Alan Spindel is president of the Radio Club of America and senior electrical engineer for Ten-Tec/Alpha RF Systems. He develops hardware and firmware for amateur and professional radio systems.

He will moderate a Monday morning session at the NAB Show’s BEIT conference called “War Stories From the Front Lines of Broadcasting” featuring Bob Orban and Mike Pappas of Orban Labs, and William Harrison of WETA(FM) in Washington.

Alan Spindel
Alan Spindel

Radio World: How did this session come about?

Alan Spindel: The Radio Club of America honored Bob Orban with the Jack Poppele Award, which is named after broadcast pioneer and VOA director Jack Poppele, at the club’s 116th annual awards banquet. The award recognizes individuals who have made important, long-term contributions to radio broadcasting. 

Bob was unable to attend, so RCA Fellow Mike Pappas of Orban Labs accepted on his behalf. It is customary for recipients to give a talk at the technical symposium that accompanies the banquet; I asked Mike if he could share some practical field experience, as the symposium was heavy on theory this year. 

Mike gave a great presentation that included an exploding transfer switch blown to bits on security camera footage; screwdrivers jammed in to hold RF contactors closed; and the results of someone accidentally running full daytime power into a nighttime low-power tuning unit. 

A transfer switch explodes as seen on security video.
A transfer switch explodes as seen on security video.

When NAB asked RCA as a partner organization to host a panel at the BEIT, I asked Mike if he could reprise his talk and bring in other panelists. He agreed on the condition that I add some of my own war stories, a few of which involved Mike. We agreed the format would be irreverent and lighthearted.

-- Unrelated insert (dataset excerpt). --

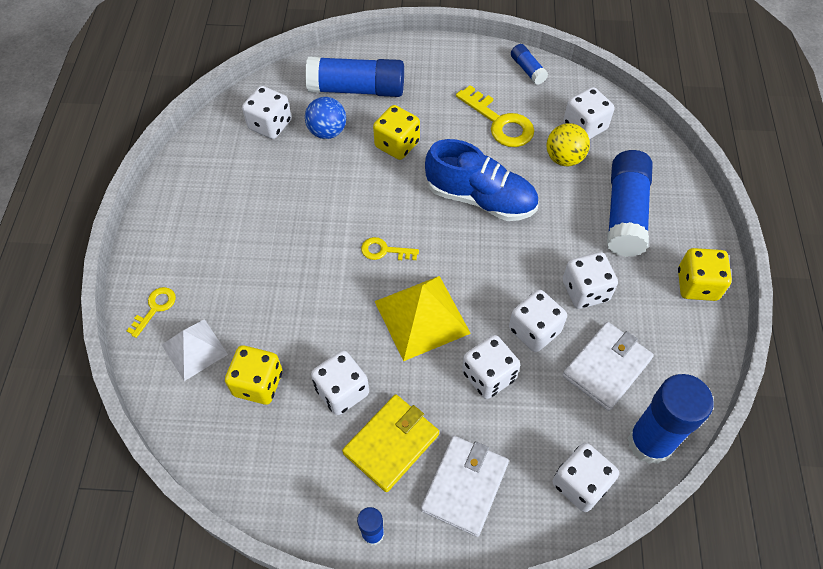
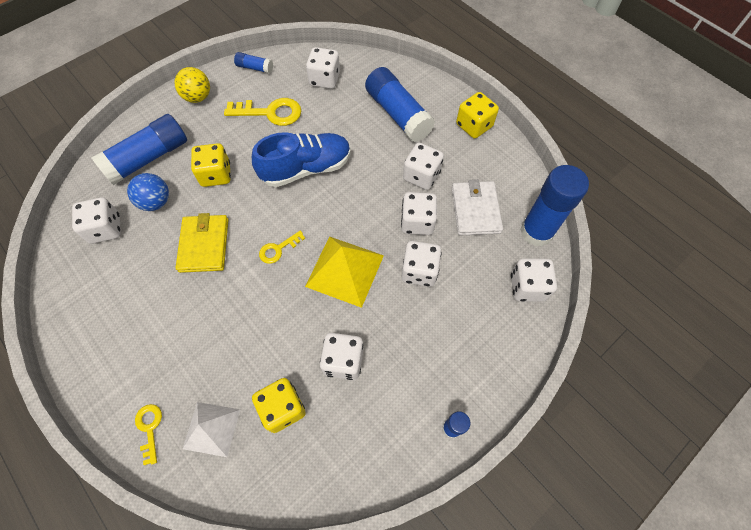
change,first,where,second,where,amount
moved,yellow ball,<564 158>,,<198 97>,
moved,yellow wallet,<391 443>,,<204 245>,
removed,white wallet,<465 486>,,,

RW: Can you give a few more examples? 

Spindel: Mike has great stories and photos from a recent AM site renovation in Utah. Other tales include a six-figure hardline burnout caused by a 19-cent zener diode, and a DJ who panicked when the fire alarm annunciator panel caught fire in the control room and emptied an entire dry-chemical extinguisher into the on-air console and cart library.

A screwdriver has been used to hold RF contactors closed.
A screwdriver has been used to hold RF contactors closed.

RW: What kind of practical knowledge are you looking to impart?

Spindel: There is a common misperception that young, up-and-coming broadcast engineers lack adequate RF knowledge or experience. I believe it is a misperception because if you lack RF knowledge, you will gain it quickly on the job. 

Much of the procedural and troubleshooting knowledge that exists in a modern broadcast plant is not in any textbook. These hard-won lessons must be passed down to each new generation. 

Our goal is that practitioners of all experience levels take away something useful to apply or pass along. The takeaway: You must survive and thrive where failure is not an option. The show must always go on. We hope every attendee will be both enlightened and entertained.

RW: What else should we know?

Spindel: A station GM, himself a former engineer, once asked me what I thought about a person he was considering hiring after meeting him for the first time.  I said, “He’s like us: someone who would never leave the transmitter site in the middle of the night while the station was still off the air.”

Broadcast engineering is a unique field with no formal academic path. It encompasses high power, RF, towers, generators, audio, video, microwaves, winches and four-wheel drives, to name a few disciplines. Knowledge is gained almost entirely through on-the-job experience. 

If this forum imparts even a small measure of that knowledge to the next generation through lessons learned, it will be a great success.